■ **本文**:
プラートからフィレンツェへと戻り、いったんレジデンスに帰った。昨晩、今朝とお湯が出なかったので、念のため確認してみると、やはりお湯が出ない!
がーん。信用できそうな、利用者評価の高いレジデンスだったため、一時的なものかと思って放っておいたが、これはヤバい。
ってなわけで、フロントに行って、イタリア人スタッフの女性に、「昨日からお湯が出ないのですが…」と訴えると、スタッフは、ちょうど今、宿泊客に向けて「お湯が出ません」という張り紙(…というより、大きめの付箋…。このへんがイタリア的…)を手書きで作っている途中だったようで、「ごめんなさい、給湯器が壊れていて、修理は明日じゃないと来てくれないの。今日の宿泊分を値引きしますから」とのことだった。
「もう宿泊費は払っちゃったのですが」と言うと、「じゃあ、値引き分をお返しします」とのこと。信用できるレジデンスではあるんだけど、何せ相手はイタリア人なので、「いつ、いくら返してもらえるのですか?」と聞くと、「じゃあ今もう一人のスタッフに電話して確認します」と言われた。
電話の結果、「本日の宿泊分を35ユーロ値引きして50ユーロにしますが、それでよいですか?」とのこと。ここまで私がつたないイタリア語で交渉したので、姉に内容を説明すると、「えっ!?こちとら、わざわざバスタブ付きの部屋を選んで泊まってるんだよ。半額にしてもらえ、半額に!しかも、昨日の夜だってお湯は出なかったんだから、昨日の宿泊費も値引きしてもらえ!」と言う。
…ええと、うちの姉さんの言うことももっともではあるし、何せうちの姉さんは値引き交渉大好き人間なのだ。だけど、私は、昨年体調を崩してこのレジデンスにお世話になってるし、イタリア語でうまく伝えられなそうだし、もういいや、という気分になった。
なので、何とか姉に折れてもらって、35ユーロを返してもらうことで決着がついた。だけど、こういう時のために、もう少しイタリア語でペラペラと交渉できるようになりたい、とつくづく感じた。
っというわけで、今日はお風呂に入れないよ!バスタブがあるけど入れないよ!元気出して遊びにいこ~!
「とりあえず、ドゥオーモに、プラートから帰ってきたという報告をしよう」と、ドゥオーモに行った(フィレンツェ滞在の基本原則)。ドゥオーモ内部は無料なので、「たまには入ってみる?」てなわけで、ドゥオーモ内に入った。主祭壇奥にある、ロッビア作品を見たかったのだが、ロープが張ってあって近くまで行けなかった。

■ **与えられた情報**:
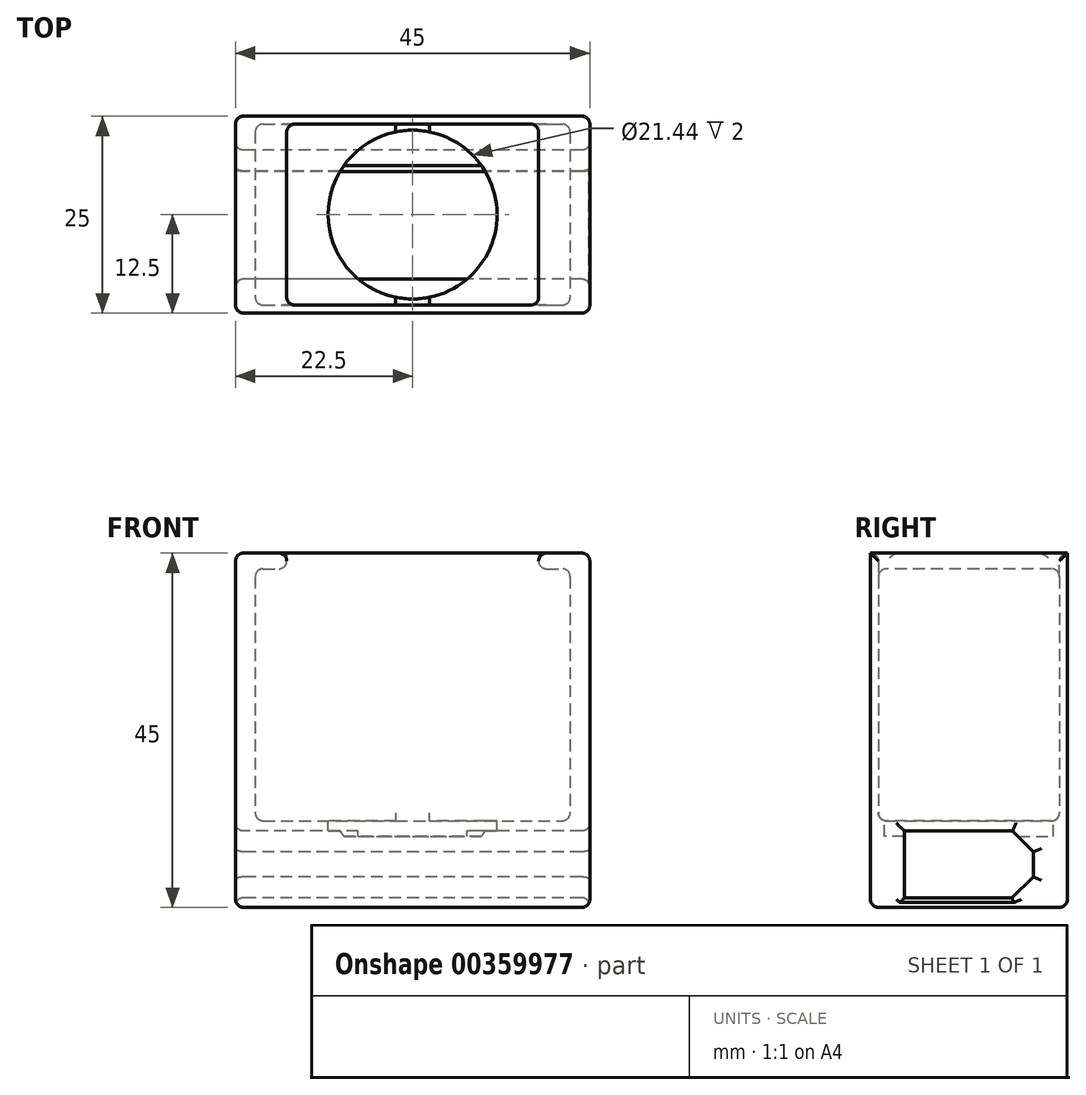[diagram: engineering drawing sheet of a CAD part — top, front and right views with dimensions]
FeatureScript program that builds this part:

■ **課題内容**: 本文のうち「プラートからフィレンツェへと」から「よ!元気出して遊びにいこ~!」までを、「よ!元気出して遊びにいこ~!」も含めて書き写し、「給湯器」を「ボイラー」に差し替えてください。

■ **解答**:
プラートからフィレンツェへと戻り、いったんレジデンスに帰った。昨晩、今朝とお湯が出なかったので、念のため確認してみると、やはりお湯が出ない!
がーん。信用できそうな、利用者評価の高いレジデンスだったため、一時的なものかと思って放っておいたが、これはヤバい。
ってなわけで、フロントに行って、イタリア人スタッフの女性に、「昨日からお湯が出ないのですが…」と訴えると、スタッフは、ちょうど今、宿泊客に向けて「お湯が出ません」という張り紙(…というより、大きめの付箋…。このへんがイタリア的…)を手書きで作っている途中だったようで、「ごめんなさい、ボイラーが壊れていて、修理は明日じゃないと来てくれないの。今日の宿泊分を値引きしますから」とのことだった。
「もう宿泊費は払っちゃったのですが」と言うと、「じゃあ、値引き分をお返しします」とのこと。信用できるレジデンスではあるんだけど、何せ相手はイタリア人なので、「いつ、いくら返してもらえるのですか?」と聞くと、「じゃあ今もう一人のスタッフに電話して確認します」と言われた。
電話の結果、「本日の宿泊分を35ユーロ値引きして50ユーロにしますが、それでよいですか?」とのこと。ここまで私がつたないイタリア語で交渉したので、姉に内容を説明すると、「えっ!?こちとら、わざわざバスタブ付きの部屋を選んで泊まってるんだよ。半額にしてもらえ、半額に!しかも、昨日の夜だってお湯は出なかったんだから、昨日の宿泊費も値引きしてもらえ!」と言う。
…ええと、うちの姉さんの言うことももっともではあるし、何せうちの姉さんは値引き交渉大好き人間なのだ。だけど、私は、昨年体調を崩してこのレジデンスにお世話になってるし、イタリア語でうまく伝えられなそうだし、もういいや、という気分になった。
なので、何とか姉に折れてもらって、35ユーロを返してもらうことで決着がついた。だけど、こういう時のために、もう少しイタリア語でペラペラと交渉できるようになりたい、とつくづく感じた。
っというわけで、今日はお風呂に入れないよ!バスタブがあるけど入れないよ!元気出して遊びにいこ~!